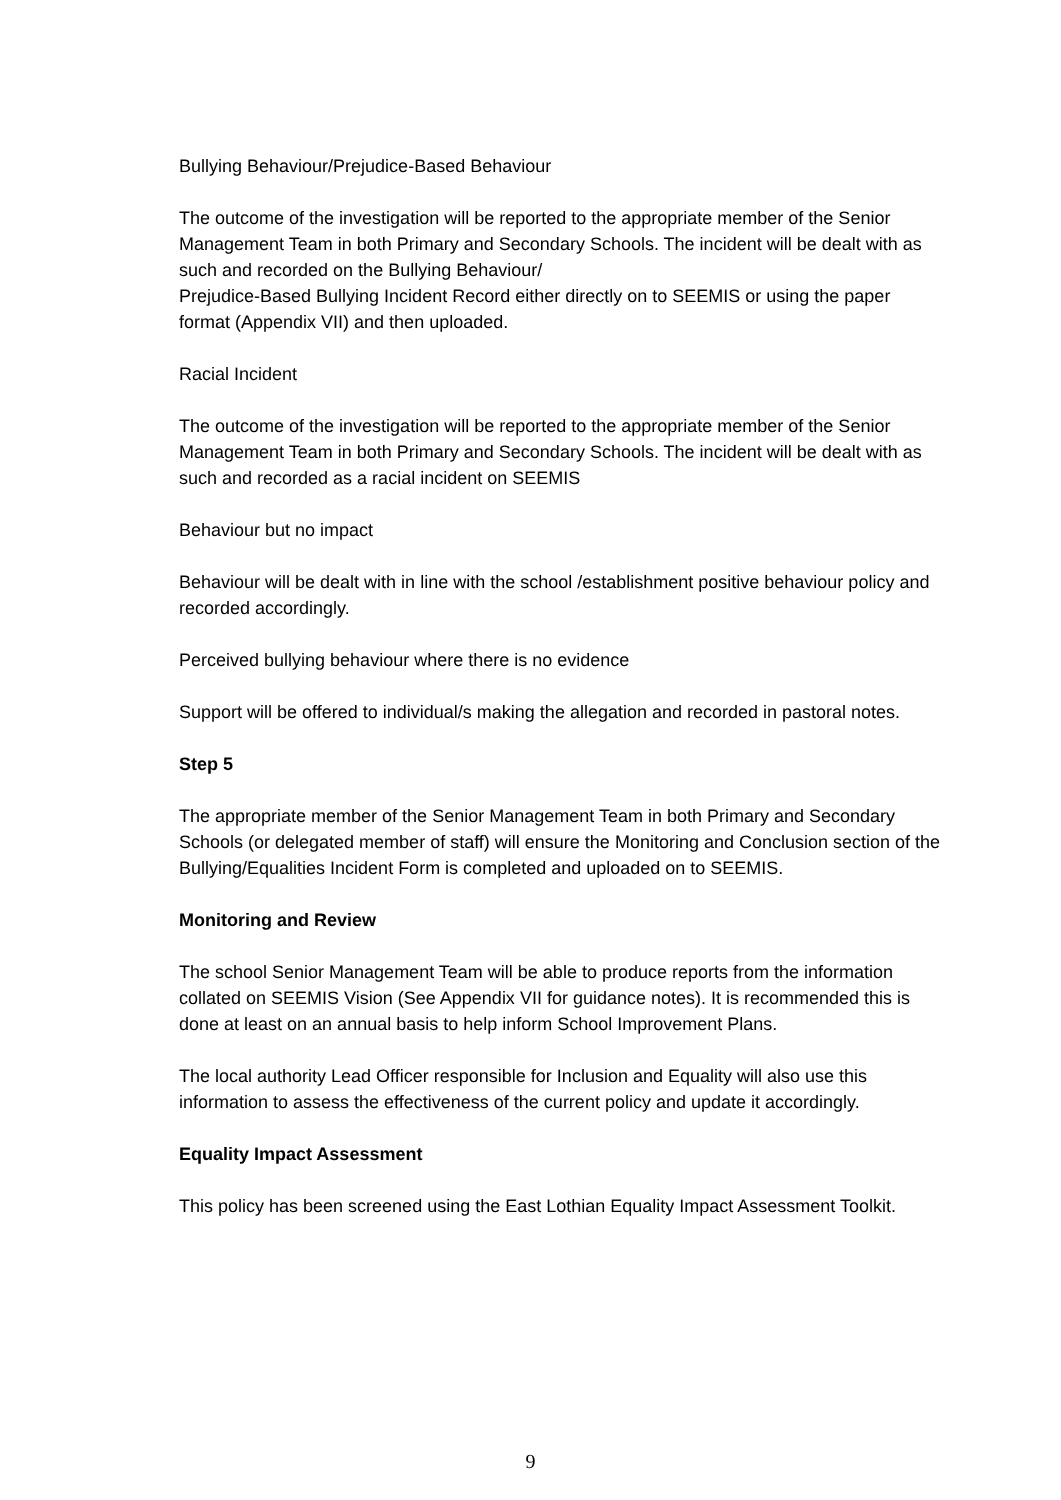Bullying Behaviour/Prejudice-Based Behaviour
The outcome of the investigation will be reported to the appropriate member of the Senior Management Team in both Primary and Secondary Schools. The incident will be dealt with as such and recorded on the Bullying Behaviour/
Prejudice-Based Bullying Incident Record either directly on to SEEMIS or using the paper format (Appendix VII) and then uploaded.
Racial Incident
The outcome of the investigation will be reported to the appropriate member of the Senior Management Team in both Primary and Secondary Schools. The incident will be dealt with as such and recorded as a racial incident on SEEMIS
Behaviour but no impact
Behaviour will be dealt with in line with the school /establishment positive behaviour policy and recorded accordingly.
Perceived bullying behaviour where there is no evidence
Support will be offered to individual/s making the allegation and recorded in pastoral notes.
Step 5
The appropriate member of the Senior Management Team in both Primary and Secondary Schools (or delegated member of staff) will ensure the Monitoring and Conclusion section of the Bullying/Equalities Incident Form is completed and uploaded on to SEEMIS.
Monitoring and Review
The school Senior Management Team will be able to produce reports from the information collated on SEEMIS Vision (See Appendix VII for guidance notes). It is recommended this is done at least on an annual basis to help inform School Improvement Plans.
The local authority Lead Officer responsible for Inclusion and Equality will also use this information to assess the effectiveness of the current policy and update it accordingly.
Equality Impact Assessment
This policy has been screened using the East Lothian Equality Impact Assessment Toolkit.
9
____________________
# WORK REQUIRED
Both the line containing "Behaviour but no impact" and the line containing "Monitoring and Review" belong in the answer. Print them and every line above that falls between them exactly, and no others.

# YOUR RESPONSE
Behaviour but no impact
Behaviour will be dealt with in line with the school /establishment positive behaviour policy and recorded accordingly.
Perceived bullying behaviour where there is no evidence
Support will be offered to individual/s making the allegation and recorded in pastoral notes.
Step 5
The appropriate member of the Senior Management Team in both Primary and Secondary Schools (or delegated member of staff) will ensure the Monitoring and Conclusion section of the Bullying/Equalities Incident Form is completed and uploaded on to SEEMIS.
Monitoring and Review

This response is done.